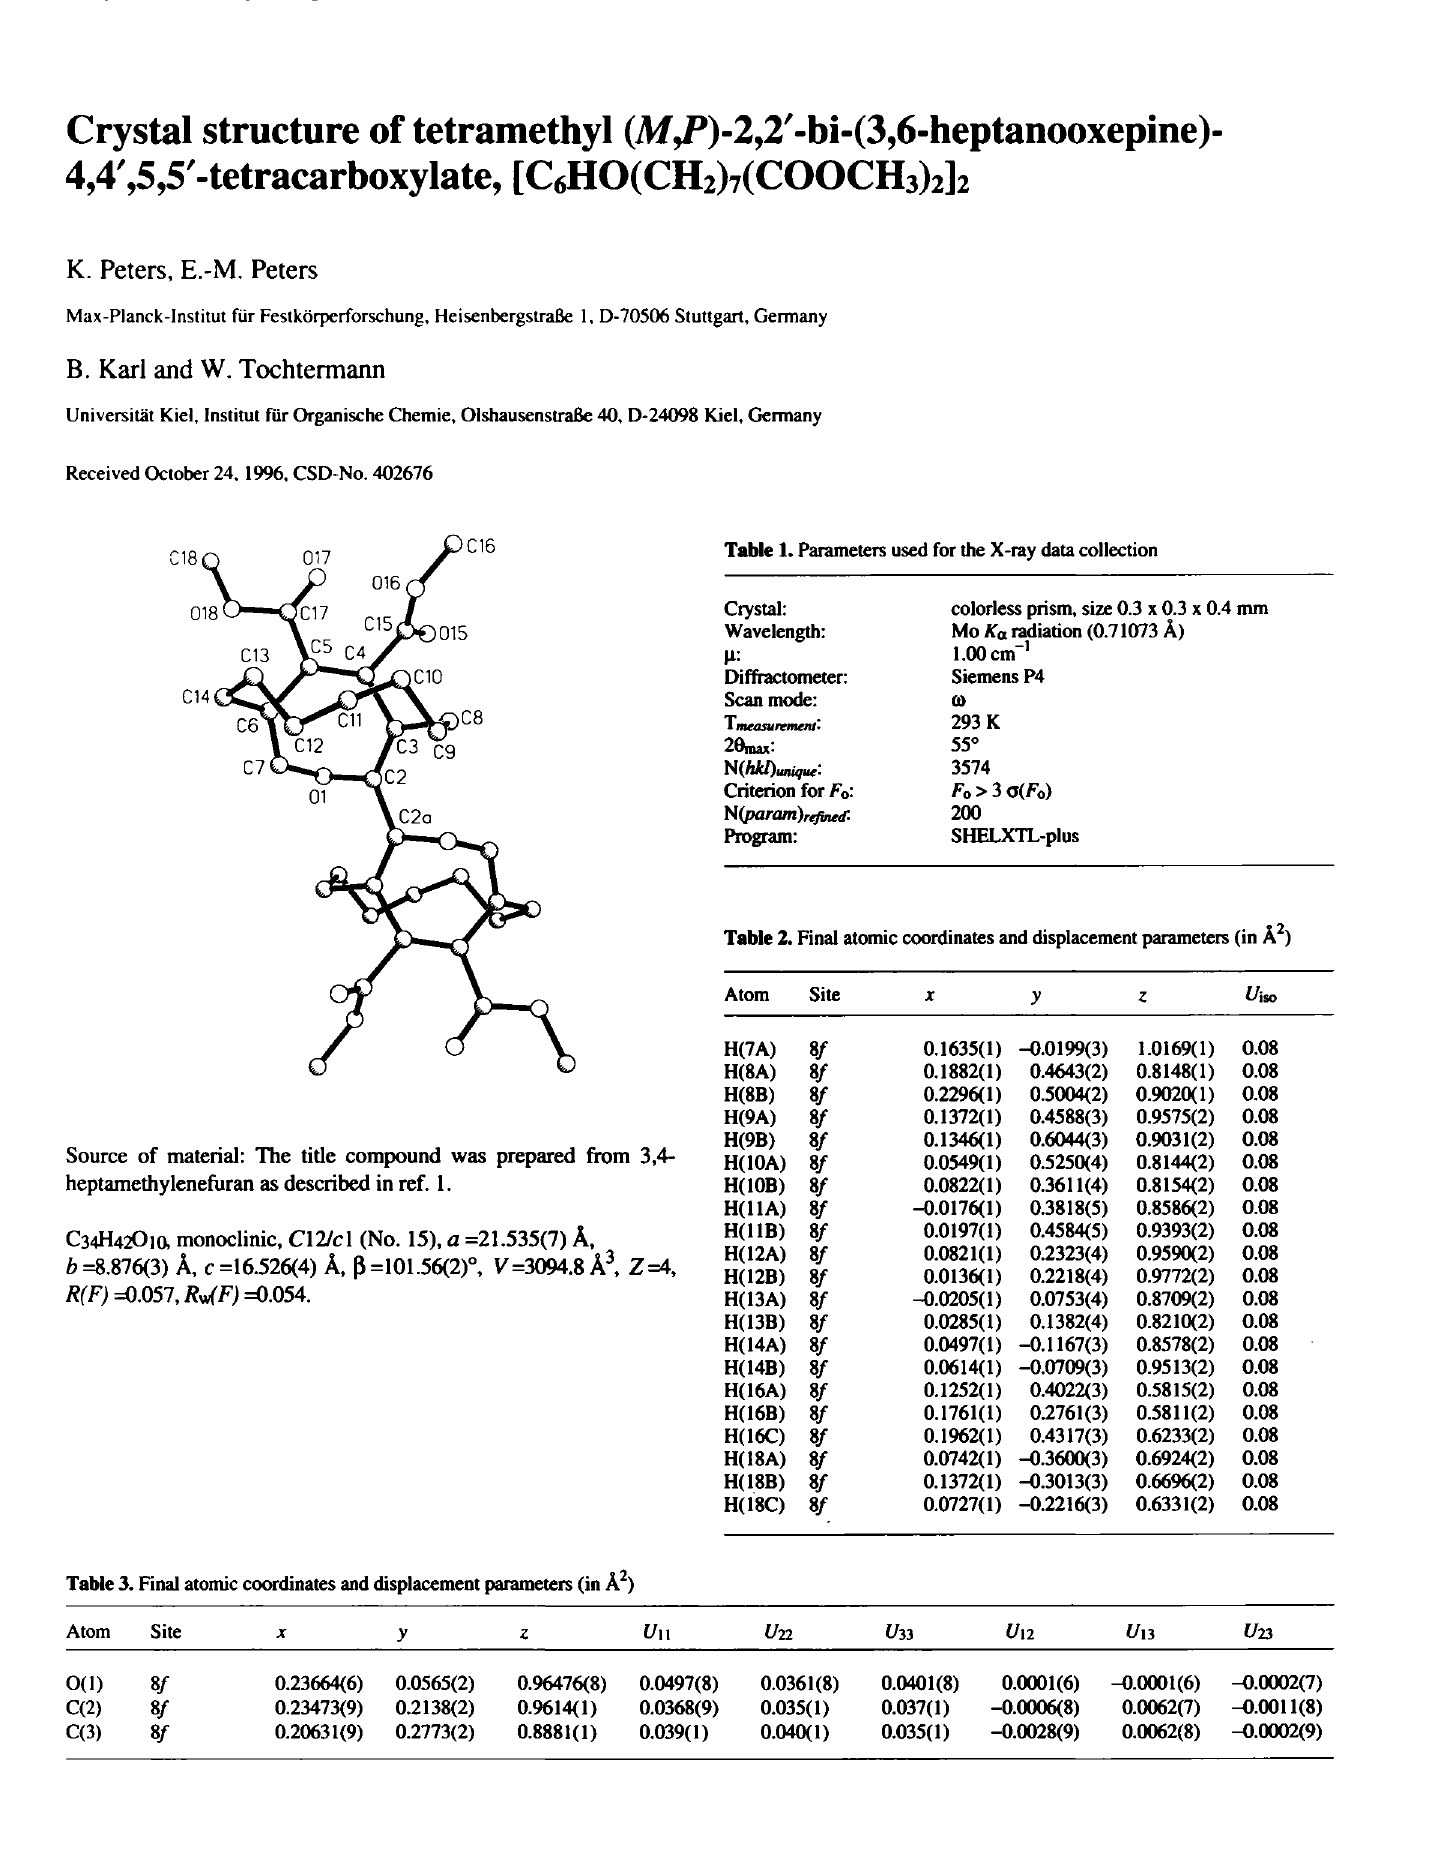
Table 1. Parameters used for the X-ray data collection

------------------------------

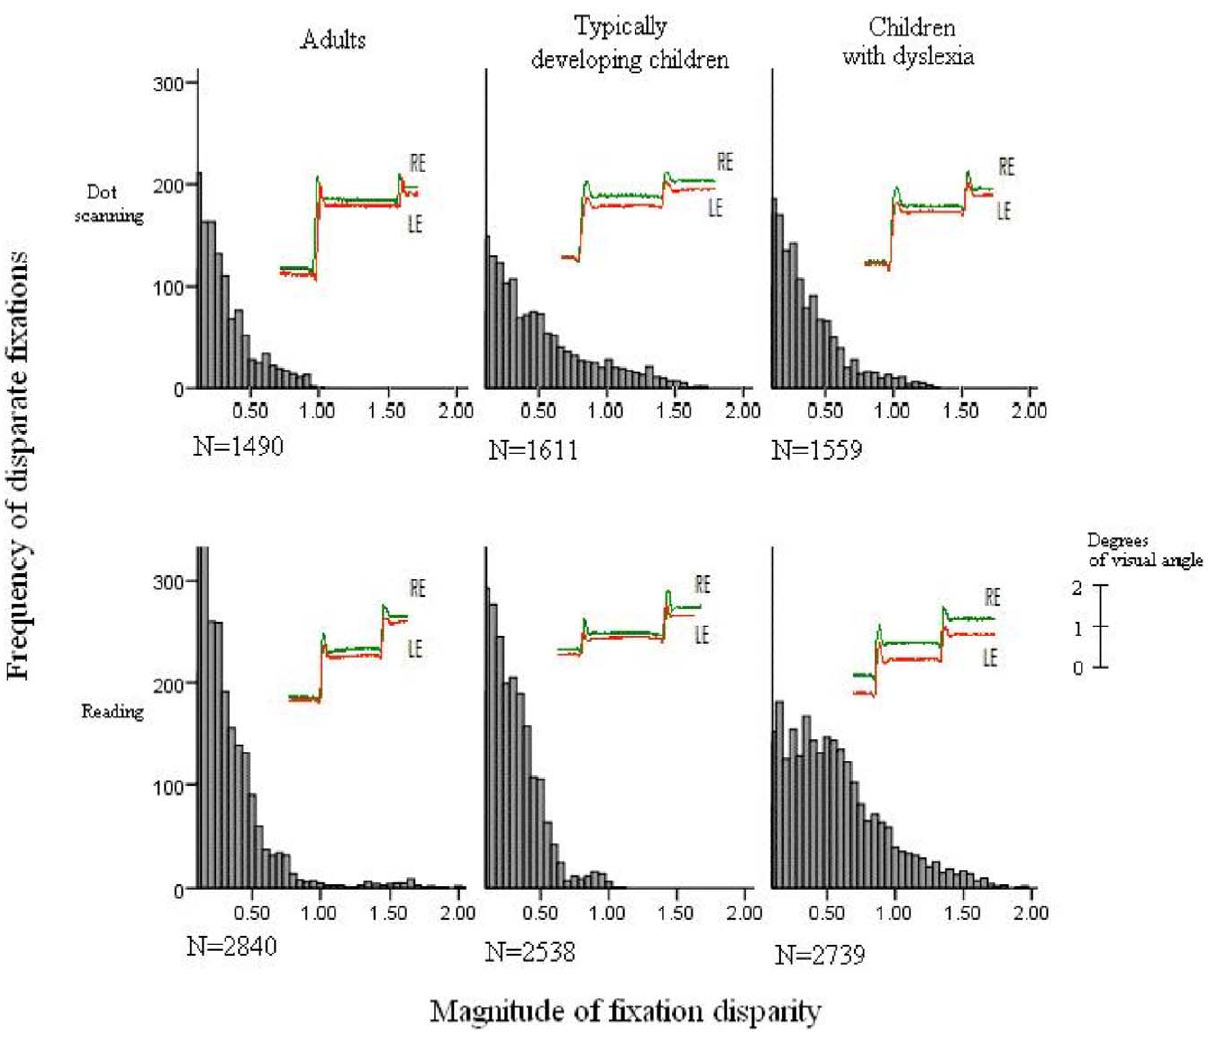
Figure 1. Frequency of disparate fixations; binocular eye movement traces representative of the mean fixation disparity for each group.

------------------------------

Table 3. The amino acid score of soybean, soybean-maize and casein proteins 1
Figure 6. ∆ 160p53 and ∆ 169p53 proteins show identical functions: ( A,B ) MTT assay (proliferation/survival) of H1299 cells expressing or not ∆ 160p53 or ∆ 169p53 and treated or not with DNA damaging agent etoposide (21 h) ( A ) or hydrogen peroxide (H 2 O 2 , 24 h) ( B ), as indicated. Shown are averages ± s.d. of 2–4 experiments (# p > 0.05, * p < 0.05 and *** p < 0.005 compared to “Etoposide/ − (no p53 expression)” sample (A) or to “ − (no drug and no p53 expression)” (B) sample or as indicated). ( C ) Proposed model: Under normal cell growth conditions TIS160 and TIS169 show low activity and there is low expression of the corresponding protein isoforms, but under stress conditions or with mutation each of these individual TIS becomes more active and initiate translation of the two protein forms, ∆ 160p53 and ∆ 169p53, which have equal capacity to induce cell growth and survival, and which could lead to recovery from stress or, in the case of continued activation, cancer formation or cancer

------------------------------

= TASK DESCRIPTION =
The answer is every line in the data where the word "each" appears.

= ANSWER TO THE PROBLEM =
Figure 1. Frequency of disparate fixations; binocular eye movement traces representative of the mean fixation disparity for each group.
Figure 6. ∆ 160p53 and ∆ 169p53 proteins show identical functions: ( A,B ) MTT assay (proliferation/survival) of H1299 cells expressing or not ∆ 160p53 or ∆ 169p53 and treated or not with DNA damaging agent etoposide (21 h) ( A ) or hydrogen peroxide (H 2 O 2 , 24 h) ( B ), as indicated. Shown are averages ± s.d. of 2–4 experiments (# p > 0.05, * p < 0.05 and *** p < 0.005 compared to “Etoposide/ − (no p53 expression)” sample (A) or to “ − (no drug and no p53 expression)” (B) sample or as indicated). ( C ) Proposed model: Under normal cell growth conditions TIS160 and TIS169 show low activity and there is low expression of the corresponding protein isoforms, but under stress conditions or with mutation each of these individual TIS becomes more active and initiate translation of the two protein forms, ∆ 160p53 and ∆ 169p53, which have equal capacity to induce cell growth and survival, and which could lead to recovery from stress or, in the case of continued activation, cancer formation or cancer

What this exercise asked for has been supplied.